* [What is being asked]: Go through the lines below and copy each one that holds the string "down".

* [Extracted material]:
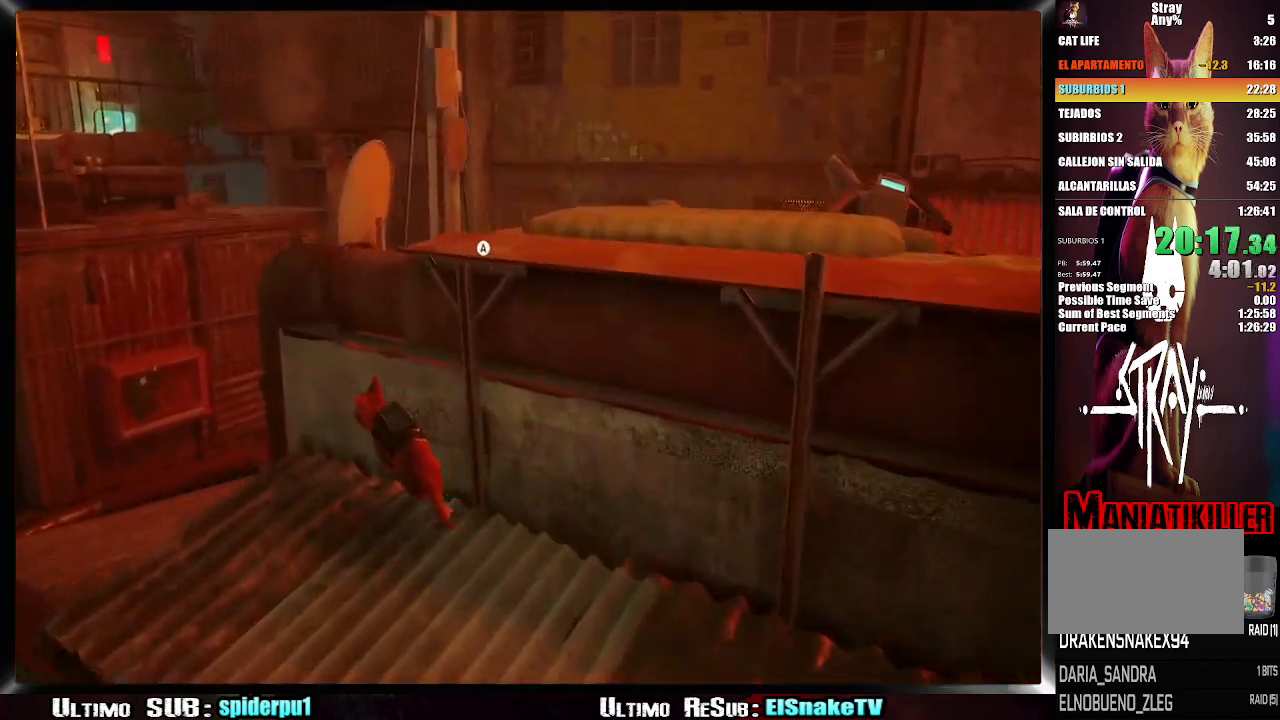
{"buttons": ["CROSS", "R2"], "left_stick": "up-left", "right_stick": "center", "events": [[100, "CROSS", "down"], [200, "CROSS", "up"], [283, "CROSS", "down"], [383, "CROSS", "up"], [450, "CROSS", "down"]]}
--
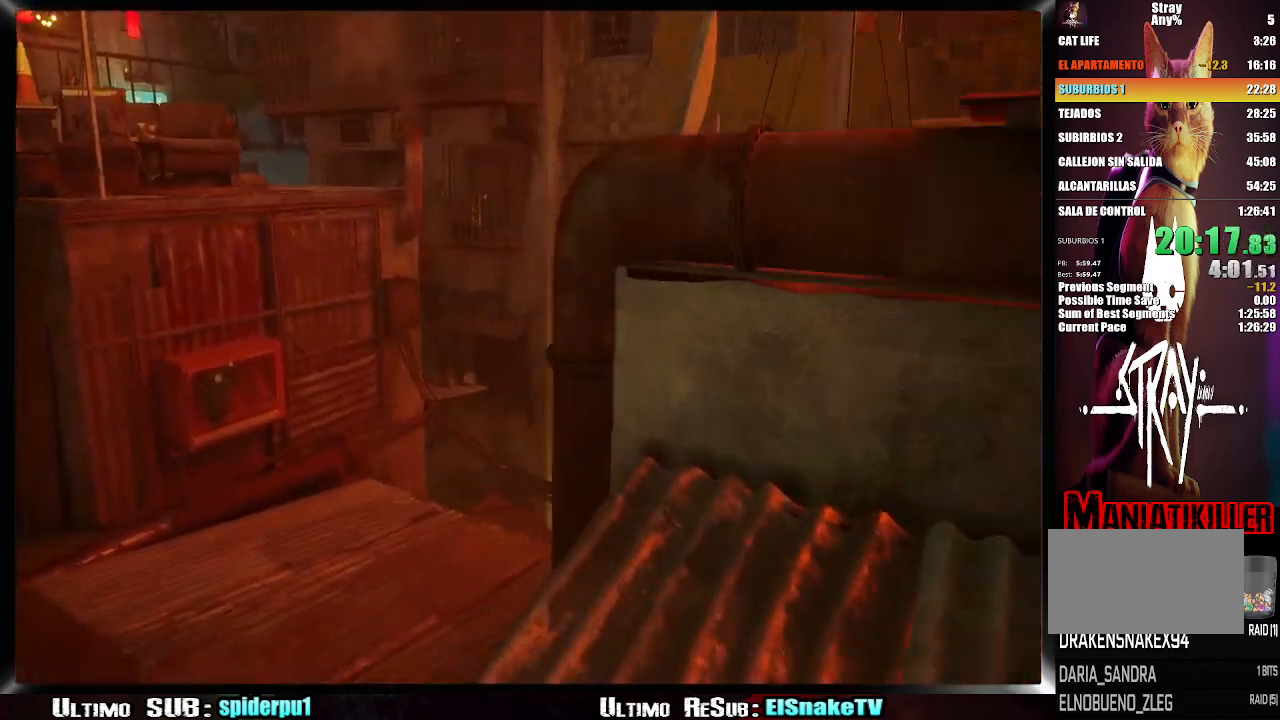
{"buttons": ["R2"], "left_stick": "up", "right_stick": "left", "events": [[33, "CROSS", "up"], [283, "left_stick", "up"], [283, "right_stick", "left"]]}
* * *
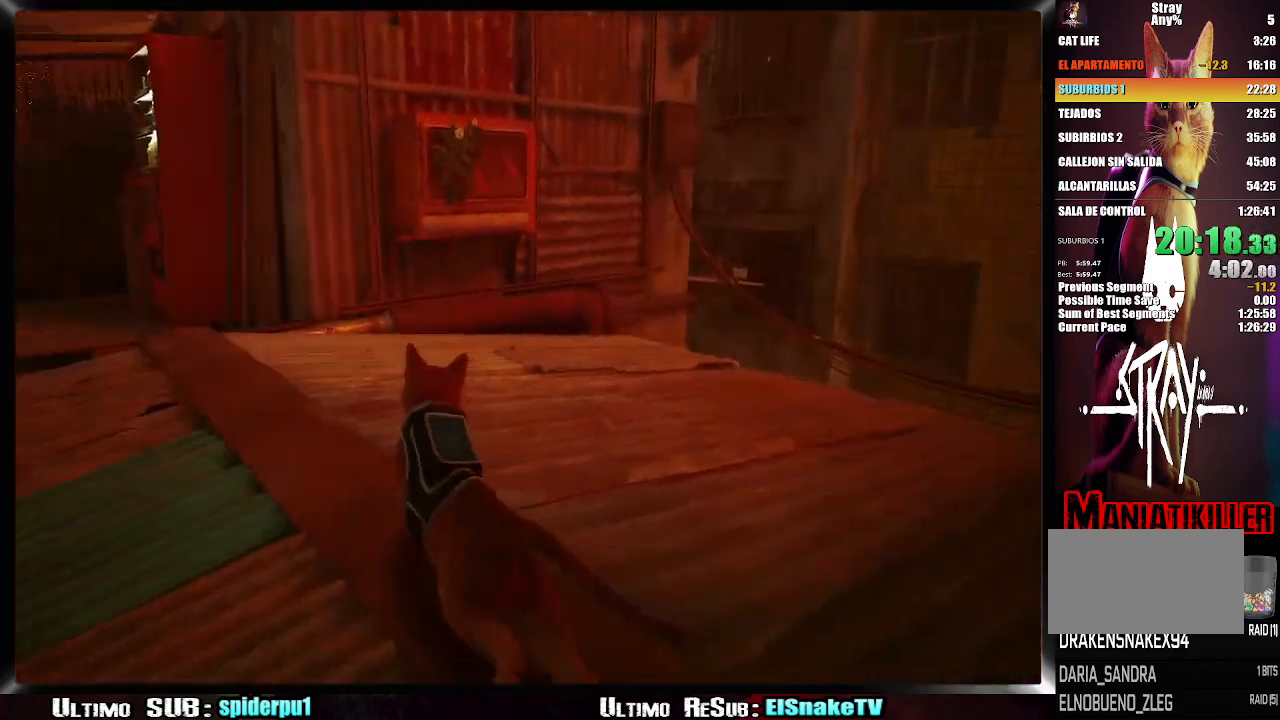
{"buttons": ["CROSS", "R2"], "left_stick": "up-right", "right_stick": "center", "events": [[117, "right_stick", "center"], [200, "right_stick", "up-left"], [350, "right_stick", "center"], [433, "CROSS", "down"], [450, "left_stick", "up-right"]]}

* [Answer box]:
{"buttons": ["CROSS", "R2"], "left_stick": "up-left", "right_stick": "center", "events": [[100, "CROSS", "down"], [200, "CROSS", "up"], [283, "CROSS", "down"], [383, "CROSS", "up"], [450, "CROSS", "down"]]}
{"buttons": ["CROSS", "R2"], "left_stick": "up-right", "right_stick": "center", "events": [[117, "right_stick", "center"], [200, "right_stick", "up-left"], [350, "right_stick", "center"], [433, "CROSS", "down"], [450, "left_stick", "up-right"]]}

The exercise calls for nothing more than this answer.